> Exercise objective:
Begin at the line that has "#### Parameters" and continue through the end of the records below. Give those lines back with "prefix" swapped for "namespace" and nothing else changed.

> Given data:
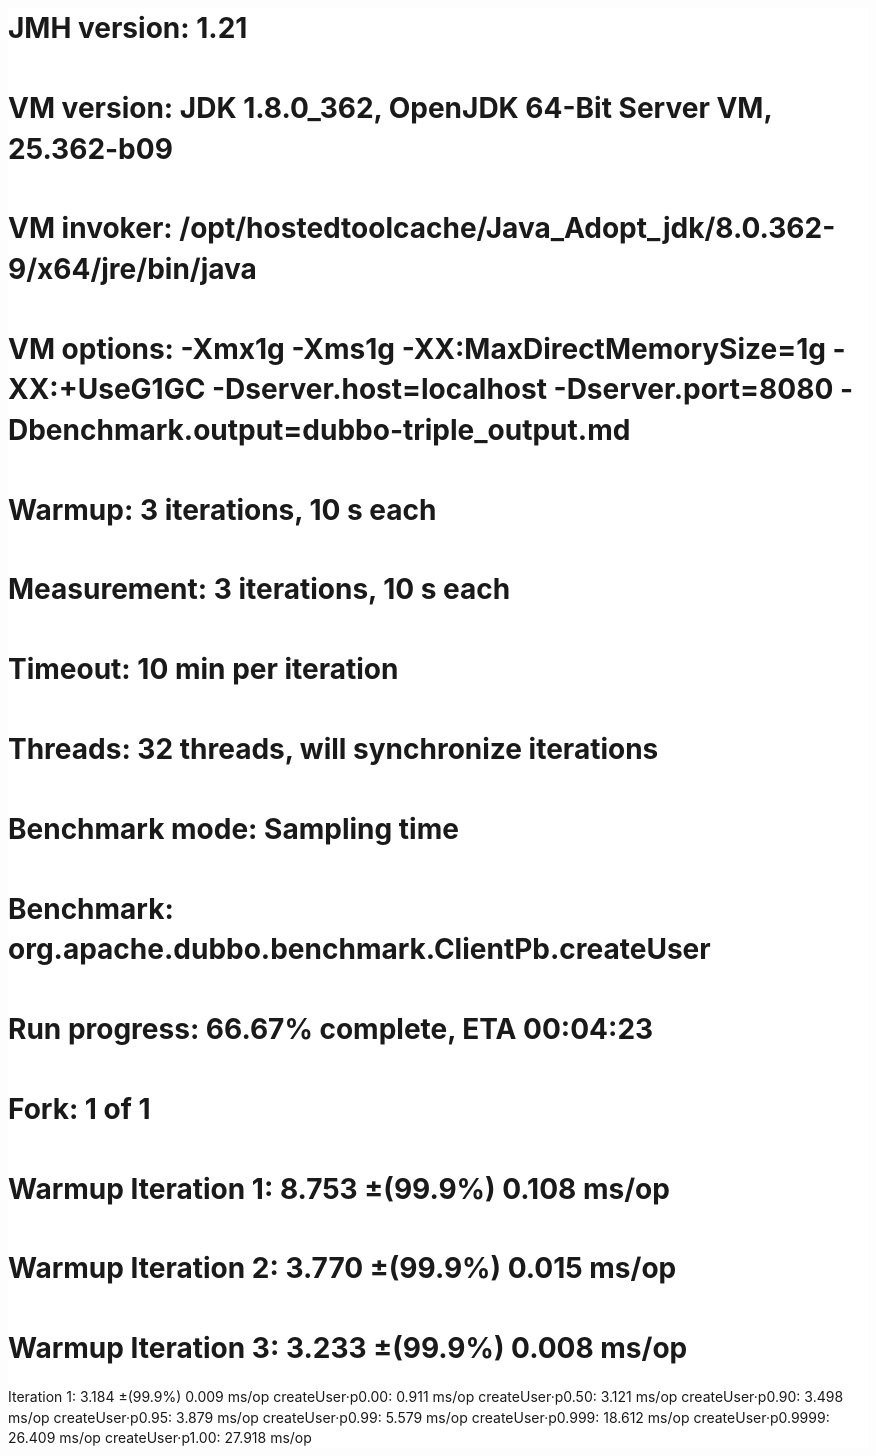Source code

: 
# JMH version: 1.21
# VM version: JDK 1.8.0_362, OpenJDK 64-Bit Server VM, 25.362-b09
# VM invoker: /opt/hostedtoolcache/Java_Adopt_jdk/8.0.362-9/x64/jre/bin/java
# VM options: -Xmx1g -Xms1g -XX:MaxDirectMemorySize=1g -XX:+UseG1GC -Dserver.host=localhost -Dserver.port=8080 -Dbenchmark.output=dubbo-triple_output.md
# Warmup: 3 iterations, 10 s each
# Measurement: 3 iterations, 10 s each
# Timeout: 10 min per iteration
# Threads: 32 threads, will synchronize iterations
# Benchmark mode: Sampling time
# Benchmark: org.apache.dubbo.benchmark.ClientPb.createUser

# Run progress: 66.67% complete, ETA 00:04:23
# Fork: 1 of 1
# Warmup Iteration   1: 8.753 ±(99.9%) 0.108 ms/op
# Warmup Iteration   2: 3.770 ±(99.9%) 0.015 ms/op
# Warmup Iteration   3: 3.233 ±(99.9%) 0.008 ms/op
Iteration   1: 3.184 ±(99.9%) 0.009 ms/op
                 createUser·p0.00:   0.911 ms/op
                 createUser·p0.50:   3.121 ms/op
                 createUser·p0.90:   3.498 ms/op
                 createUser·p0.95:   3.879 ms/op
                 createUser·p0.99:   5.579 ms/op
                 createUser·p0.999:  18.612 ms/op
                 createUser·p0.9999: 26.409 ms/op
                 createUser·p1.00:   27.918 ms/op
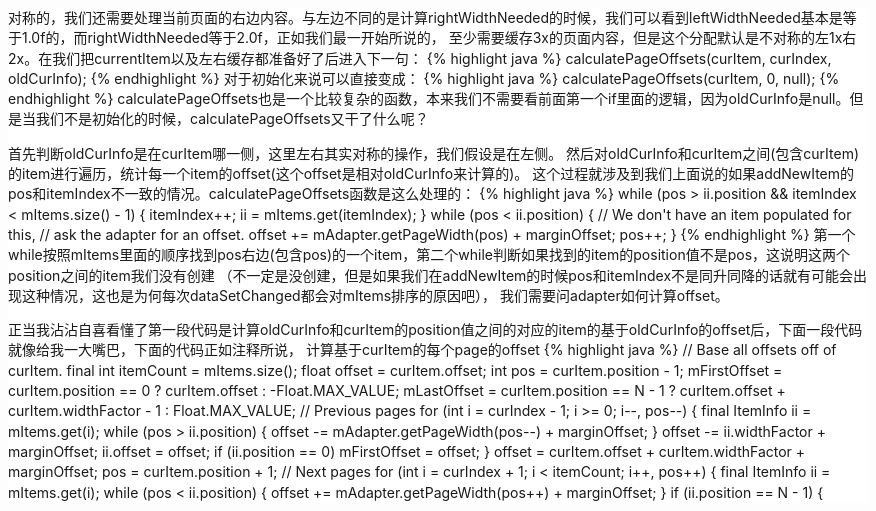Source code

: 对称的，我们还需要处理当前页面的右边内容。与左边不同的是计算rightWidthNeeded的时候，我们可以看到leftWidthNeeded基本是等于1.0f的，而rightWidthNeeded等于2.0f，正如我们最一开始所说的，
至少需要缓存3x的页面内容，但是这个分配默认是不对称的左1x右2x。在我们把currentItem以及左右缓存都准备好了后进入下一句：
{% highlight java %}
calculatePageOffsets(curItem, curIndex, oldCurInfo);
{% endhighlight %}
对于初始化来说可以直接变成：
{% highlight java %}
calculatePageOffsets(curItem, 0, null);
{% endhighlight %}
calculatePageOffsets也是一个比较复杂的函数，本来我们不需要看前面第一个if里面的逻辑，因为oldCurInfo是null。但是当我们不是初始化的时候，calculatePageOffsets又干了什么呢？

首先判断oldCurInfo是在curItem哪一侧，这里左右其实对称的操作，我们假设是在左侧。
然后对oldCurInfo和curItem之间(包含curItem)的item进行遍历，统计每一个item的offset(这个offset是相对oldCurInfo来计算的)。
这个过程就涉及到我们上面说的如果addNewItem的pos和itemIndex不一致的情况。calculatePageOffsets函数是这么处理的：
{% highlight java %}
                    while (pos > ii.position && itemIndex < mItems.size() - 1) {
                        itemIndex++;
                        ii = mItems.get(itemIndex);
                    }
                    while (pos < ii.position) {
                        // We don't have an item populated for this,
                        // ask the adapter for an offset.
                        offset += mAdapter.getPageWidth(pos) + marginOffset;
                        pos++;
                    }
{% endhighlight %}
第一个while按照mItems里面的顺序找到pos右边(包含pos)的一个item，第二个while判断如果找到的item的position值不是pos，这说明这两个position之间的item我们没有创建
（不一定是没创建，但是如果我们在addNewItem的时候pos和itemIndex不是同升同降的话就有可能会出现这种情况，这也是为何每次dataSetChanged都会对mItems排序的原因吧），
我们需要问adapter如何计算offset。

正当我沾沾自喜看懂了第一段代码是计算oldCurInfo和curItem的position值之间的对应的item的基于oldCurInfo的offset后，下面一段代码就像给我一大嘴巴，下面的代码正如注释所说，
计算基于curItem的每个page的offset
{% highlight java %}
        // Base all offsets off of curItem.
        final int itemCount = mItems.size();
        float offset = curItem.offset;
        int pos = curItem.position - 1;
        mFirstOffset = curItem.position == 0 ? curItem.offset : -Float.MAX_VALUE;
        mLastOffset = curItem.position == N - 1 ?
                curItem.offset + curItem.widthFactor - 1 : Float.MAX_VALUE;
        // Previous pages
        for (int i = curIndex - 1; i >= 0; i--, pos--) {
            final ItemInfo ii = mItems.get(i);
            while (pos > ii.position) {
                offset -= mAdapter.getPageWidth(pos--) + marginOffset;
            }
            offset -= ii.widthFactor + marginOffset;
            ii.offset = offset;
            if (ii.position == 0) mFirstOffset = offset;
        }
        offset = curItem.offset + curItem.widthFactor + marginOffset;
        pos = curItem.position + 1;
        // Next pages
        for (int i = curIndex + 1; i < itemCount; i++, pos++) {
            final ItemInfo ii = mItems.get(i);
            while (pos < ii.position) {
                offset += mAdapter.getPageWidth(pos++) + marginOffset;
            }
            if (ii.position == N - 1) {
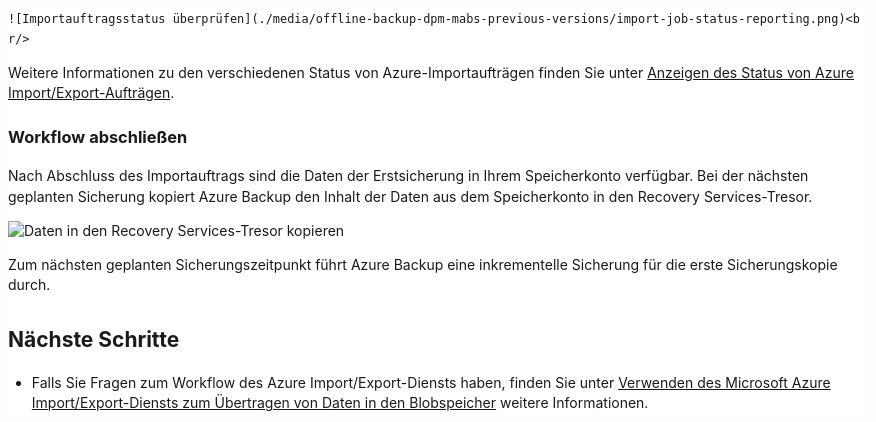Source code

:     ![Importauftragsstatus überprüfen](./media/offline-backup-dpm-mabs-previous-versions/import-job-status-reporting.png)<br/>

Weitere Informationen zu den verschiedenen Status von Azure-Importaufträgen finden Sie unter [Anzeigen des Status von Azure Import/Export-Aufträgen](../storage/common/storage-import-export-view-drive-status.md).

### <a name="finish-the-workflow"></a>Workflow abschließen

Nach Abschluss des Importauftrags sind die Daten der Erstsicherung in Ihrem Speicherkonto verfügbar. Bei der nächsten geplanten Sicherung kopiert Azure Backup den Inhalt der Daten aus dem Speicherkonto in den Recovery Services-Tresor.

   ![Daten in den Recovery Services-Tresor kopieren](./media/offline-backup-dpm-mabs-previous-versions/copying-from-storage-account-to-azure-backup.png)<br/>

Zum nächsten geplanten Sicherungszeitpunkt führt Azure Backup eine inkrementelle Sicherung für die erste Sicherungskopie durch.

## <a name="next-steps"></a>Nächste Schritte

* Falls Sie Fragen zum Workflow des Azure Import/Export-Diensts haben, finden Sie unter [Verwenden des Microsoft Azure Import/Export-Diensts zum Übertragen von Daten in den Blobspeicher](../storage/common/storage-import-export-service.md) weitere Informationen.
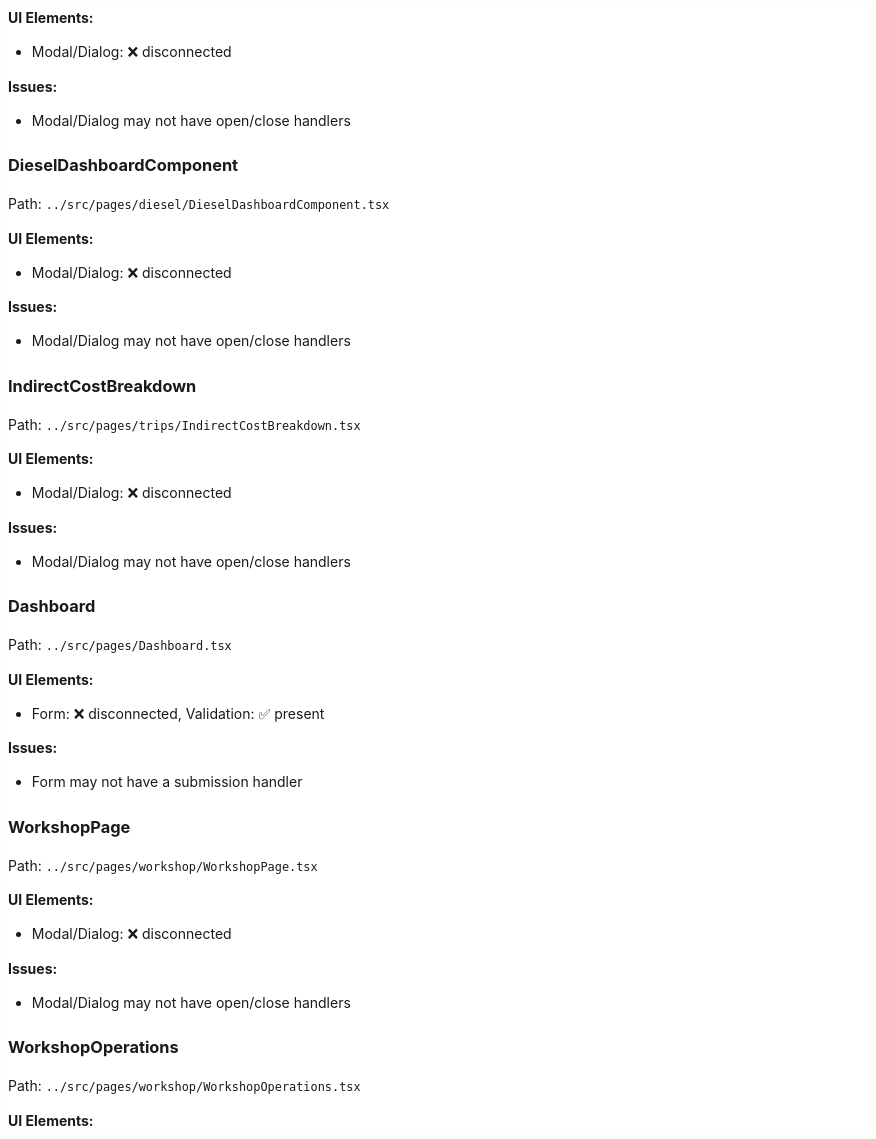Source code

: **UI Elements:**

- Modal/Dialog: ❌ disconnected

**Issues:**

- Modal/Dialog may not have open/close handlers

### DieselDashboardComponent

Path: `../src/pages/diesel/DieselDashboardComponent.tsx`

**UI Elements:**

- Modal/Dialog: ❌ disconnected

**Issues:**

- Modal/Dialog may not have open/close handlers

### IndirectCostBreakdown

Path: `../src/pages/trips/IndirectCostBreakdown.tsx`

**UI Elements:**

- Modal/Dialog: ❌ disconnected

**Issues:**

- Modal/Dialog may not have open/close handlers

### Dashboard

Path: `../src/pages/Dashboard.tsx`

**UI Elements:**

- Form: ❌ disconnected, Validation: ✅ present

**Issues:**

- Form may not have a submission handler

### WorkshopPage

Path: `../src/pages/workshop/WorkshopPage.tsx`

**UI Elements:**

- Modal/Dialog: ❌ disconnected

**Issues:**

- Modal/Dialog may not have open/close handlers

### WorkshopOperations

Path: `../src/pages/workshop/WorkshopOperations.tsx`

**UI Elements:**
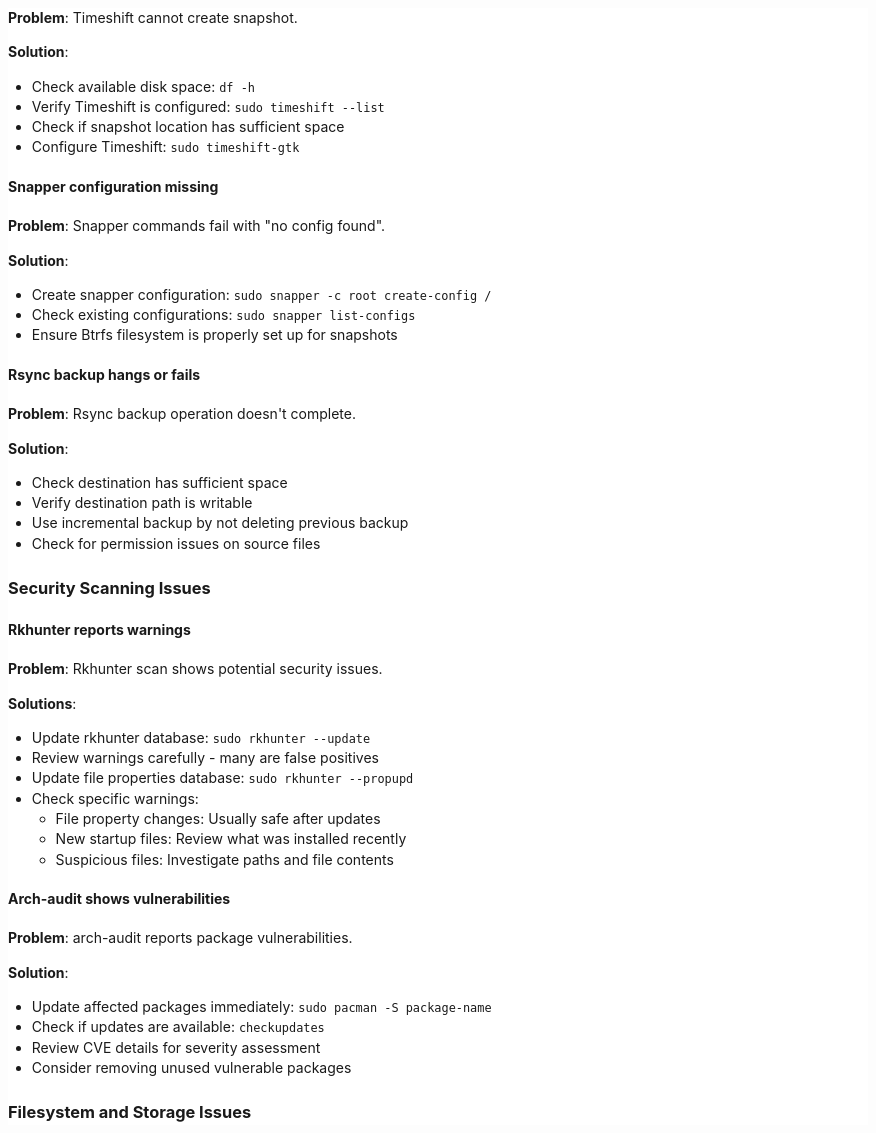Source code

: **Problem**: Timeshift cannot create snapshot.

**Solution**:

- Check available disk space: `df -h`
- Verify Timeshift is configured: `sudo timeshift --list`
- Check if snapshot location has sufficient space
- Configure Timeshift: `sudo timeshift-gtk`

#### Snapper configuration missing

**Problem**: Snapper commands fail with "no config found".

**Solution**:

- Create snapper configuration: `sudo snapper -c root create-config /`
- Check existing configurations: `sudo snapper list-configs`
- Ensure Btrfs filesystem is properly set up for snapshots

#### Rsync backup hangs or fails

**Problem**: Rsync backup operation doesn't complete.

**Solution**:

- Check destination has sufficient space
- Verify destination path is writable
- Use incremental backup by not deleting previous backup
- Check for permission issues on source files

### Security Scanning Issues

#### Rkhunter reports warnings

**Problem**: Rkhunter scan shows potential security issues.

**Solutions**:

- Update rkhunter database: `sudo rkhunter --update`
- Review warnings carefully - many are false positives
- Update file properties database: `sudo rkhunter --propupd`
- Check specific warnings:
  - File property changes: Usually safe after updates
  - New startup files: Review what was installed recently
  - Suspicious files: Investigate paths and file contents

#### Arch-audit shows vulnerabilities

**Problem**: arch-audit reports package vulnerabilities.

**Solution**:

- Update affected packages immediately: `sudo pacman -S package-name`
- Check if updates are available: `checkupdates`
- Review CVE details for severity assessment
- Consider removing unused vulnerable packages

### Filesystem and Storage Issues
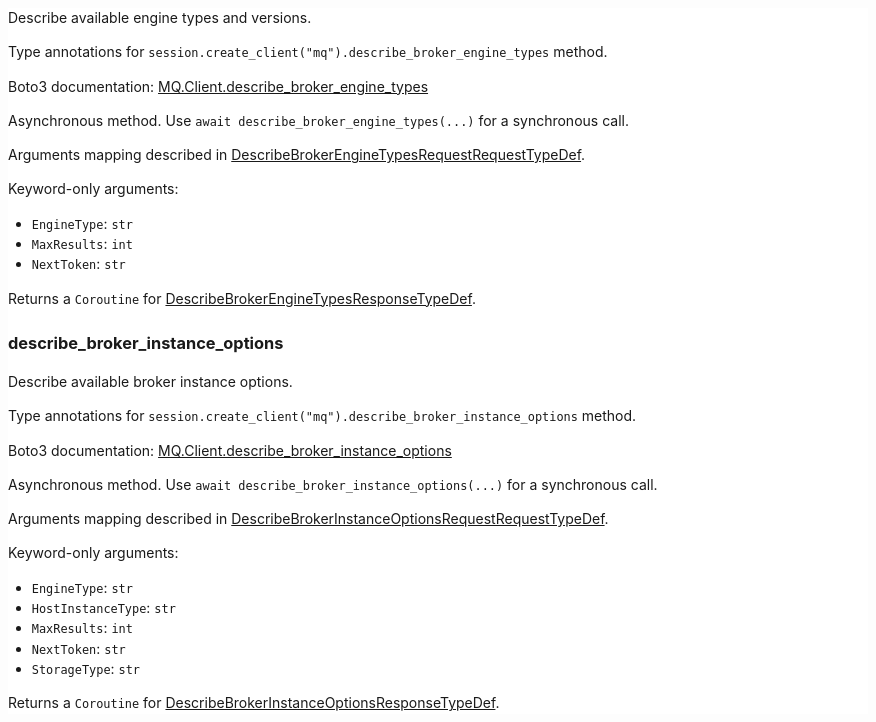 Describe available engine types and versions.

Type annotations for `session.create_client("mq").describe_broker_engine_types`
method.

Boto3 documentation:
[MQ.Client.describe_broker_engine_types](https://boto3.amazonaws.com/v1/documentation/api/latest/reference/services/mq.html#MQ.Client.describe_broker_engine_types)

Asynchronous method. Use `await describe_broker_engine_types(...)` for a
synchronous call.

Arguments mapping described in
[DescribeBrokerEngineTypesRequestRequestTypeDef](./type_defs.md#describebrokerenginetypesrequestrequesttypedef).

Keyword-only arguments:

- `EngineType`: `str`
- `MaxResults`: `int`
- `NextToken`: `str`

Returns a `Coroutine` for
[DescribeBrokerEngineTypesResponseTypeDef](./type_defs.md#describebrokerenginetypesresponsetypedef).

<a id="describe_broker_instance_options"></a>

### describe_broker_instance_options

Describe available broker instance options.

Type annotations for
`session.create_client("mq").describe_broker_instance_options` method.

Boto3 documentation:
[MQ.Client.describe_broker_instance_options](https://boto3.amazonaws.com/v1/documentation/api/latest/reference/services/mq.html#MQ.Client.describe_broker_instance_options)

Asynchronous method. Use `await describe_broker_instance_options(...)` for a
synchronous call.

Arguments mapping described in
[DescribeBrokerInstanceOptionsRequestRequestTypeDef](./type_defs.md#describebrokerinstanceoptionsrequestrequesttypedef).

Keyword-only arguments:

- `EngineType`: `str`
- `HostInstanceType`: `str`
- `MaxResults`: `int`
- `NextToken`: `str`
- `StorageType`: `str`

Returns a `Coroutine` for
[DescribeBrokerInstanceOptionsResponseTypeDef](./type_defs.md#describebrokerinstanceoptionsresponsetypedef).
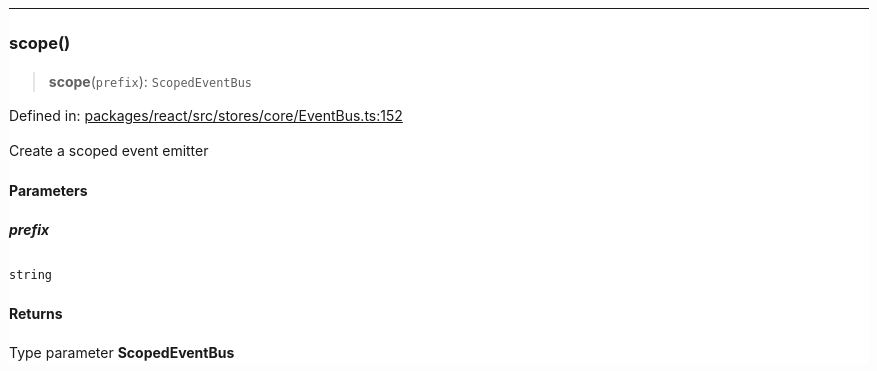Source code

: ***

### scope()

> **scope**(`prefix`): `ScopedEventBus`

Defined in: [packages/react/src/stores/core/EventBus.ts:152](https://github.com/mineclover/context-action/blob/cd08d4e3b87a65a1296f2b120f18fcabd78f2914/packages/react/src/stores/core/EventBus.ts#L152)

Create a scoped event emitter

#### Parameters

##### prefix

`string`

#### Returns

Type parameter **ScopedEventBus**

> Output of the task:
#### Parameters

##### namespace

`string`

#### Returns

Type parameter **ScopedEventBus**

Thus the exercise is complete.